Since 2006 in Koltsovo 4 new neighborhoods have been constructed and the 5th is planned to be built in the next 5 years. It provides population growth as well as high birth rate in Koltsovo.
Koltsovo has a high-level medical complex, including a refurbished policlinic with new center for rehabilitation for children with cerebral palsy, schools, including a boarding school with specialisation in biotechnology, kindergartens, recreation centers, a recently refurbished art school, trading centers, drug stores, market, cafés, and a hotel. Koltsovo Park offers downhill skiing in winter and fishing and horse riding in summer. Koltsovo has a stadium, refurbished in 2008, with running tracks, tennis court, football and volleyball fields. The social life thrives with guest performances of Novosibirsk theaters and concerts. The Youth Parliament, which implements social projects, was organized by students living in Koltsovo.

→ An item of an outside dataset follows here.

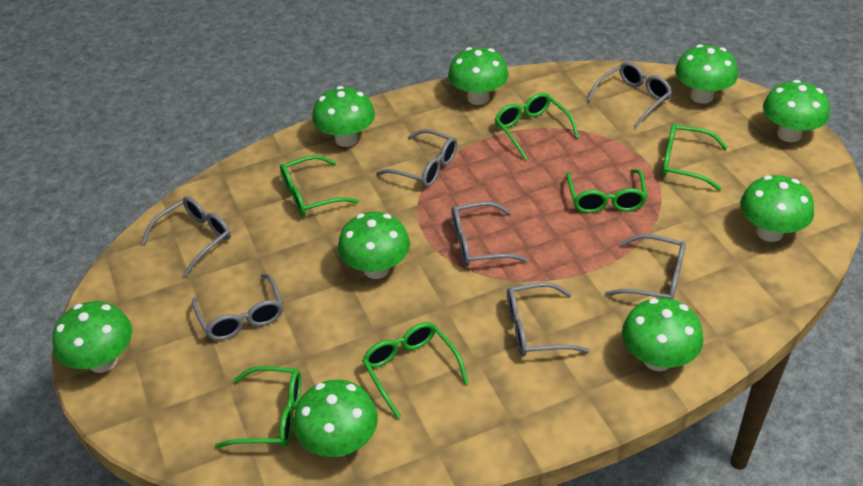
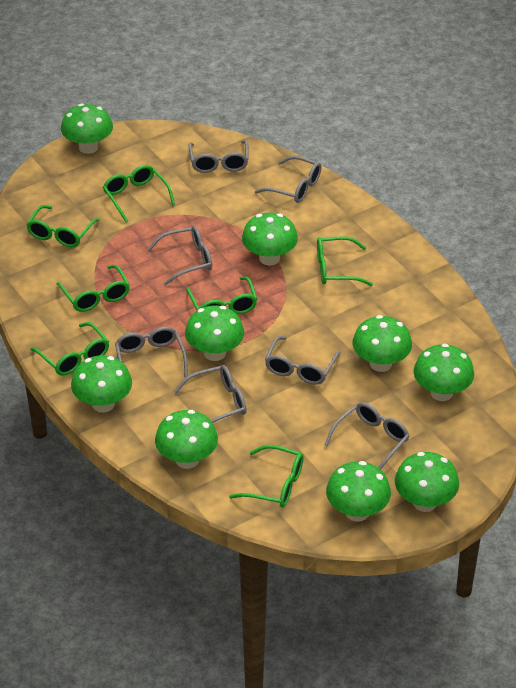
green glasses: 6 -> 7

==International cooperation==
Koltsovo actively encourages international cooperation. The town is often visited by business and scientific delegations from European and Asian countries, such as Finland, Germany, the Netherlands, Norway, China, Thailand and others. Koltsovo businesses often send employees on company missions abroad, to countries like Finland, Greece, Germany and others. International cooperation is regulated by the Municipality of Koltsovo and guided by Innovation Center Koltsovo.